Çünkü o Cadı Kılığı’na girme oyununu, gittim gördüm, yaşadım.. Amerika’da anne ve babalar da katılıyor, çocuklaşıyorlar, o gece.. Daha eylül ayında aile konuşmaya başlıyor. Cadılar Bayramı’nda ne kılığına girilecek.. Çocuğun fikri alınıyor. Hatta o seçiyor.. Bayram gecesi, çocukla sokağa çıkıyor, anne ve babası da.. Herkes bir komik, korkunç kılıkta…

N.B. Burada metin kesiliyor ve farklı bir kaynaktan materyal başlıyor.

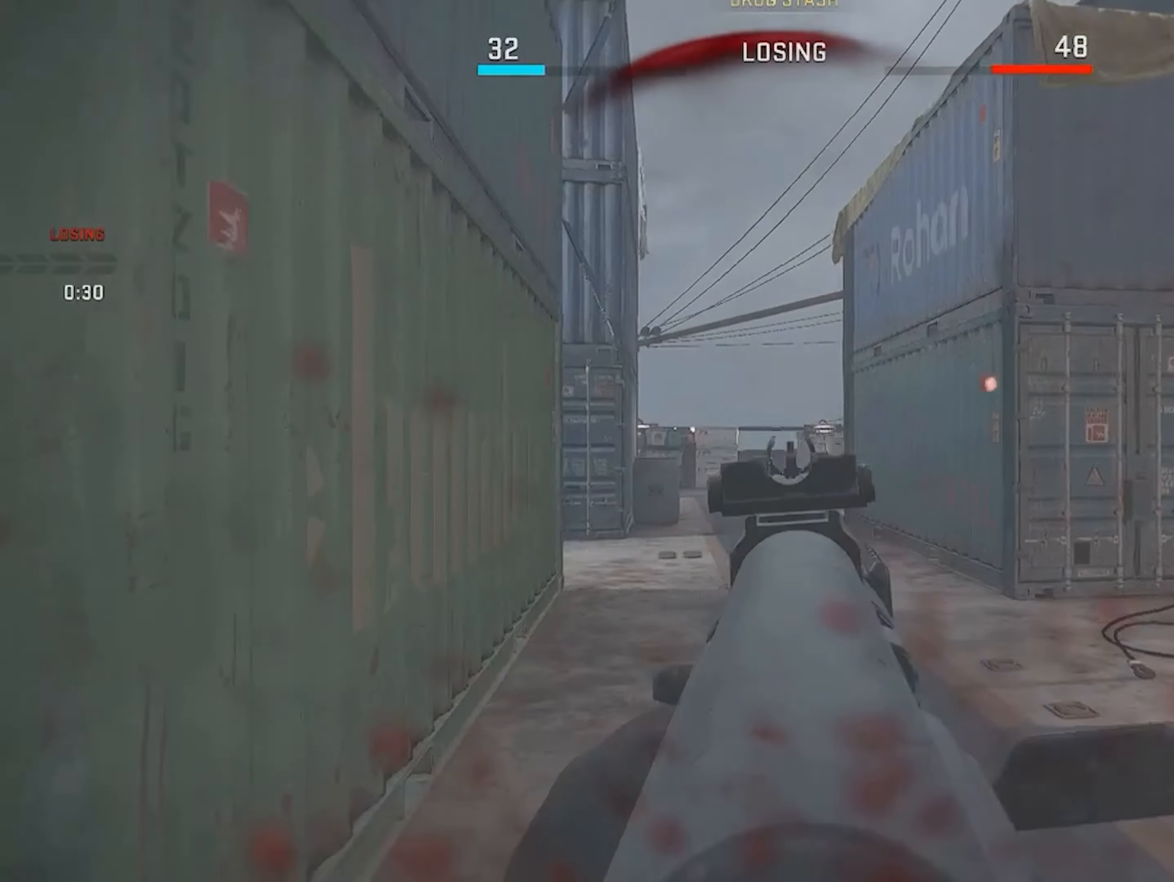
Gameplay with a controller (PlayStation layout); each line is a JSON object with the inputs held at the frame after it. "events" lists button and stick changes between this image and that frame as [ms after this image, input, new state], when the widget could be followed in between. Not read: DPAD_DOWN R1 R2 START TOUCHPAD keyboard_mouse.
{"buttons": ["L1", "L3"], "left_stick": "up-left", "right_stick": "center", "events": [[133, "left_stick", "up-left"], [167, "right_stick", "left"], [233, "right_stick", "center"], [367, "right_stick", "right"], [467, "right_stick", "center"], [500, "L1", "down"]]}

O çocuğun keyfini düşünebiliyor musunuz?. Kendisine nasıl önem verdiğini.. Nasıl kıymet biçtiğini.. Nasıl güven kazandığını..
Annemi de, babamı da çok sevdim ben..
Ama hep isterdim ki, senede bir gün için bile olsa, benimle çocuklaşsınlar, o sokak, bu sokak dolaşıp çocuk oyunları oynasınlar..
İçimde ukdedir..
Çocuklarınızla çocuklaşmaktan korkmayın. Onlarla çocuk oyunları oynayın her fırsatta gençler..
Çocuğunuzdan fazla mutlu olacaksınız. O da cabası!..

Yorumlar kapatıldı.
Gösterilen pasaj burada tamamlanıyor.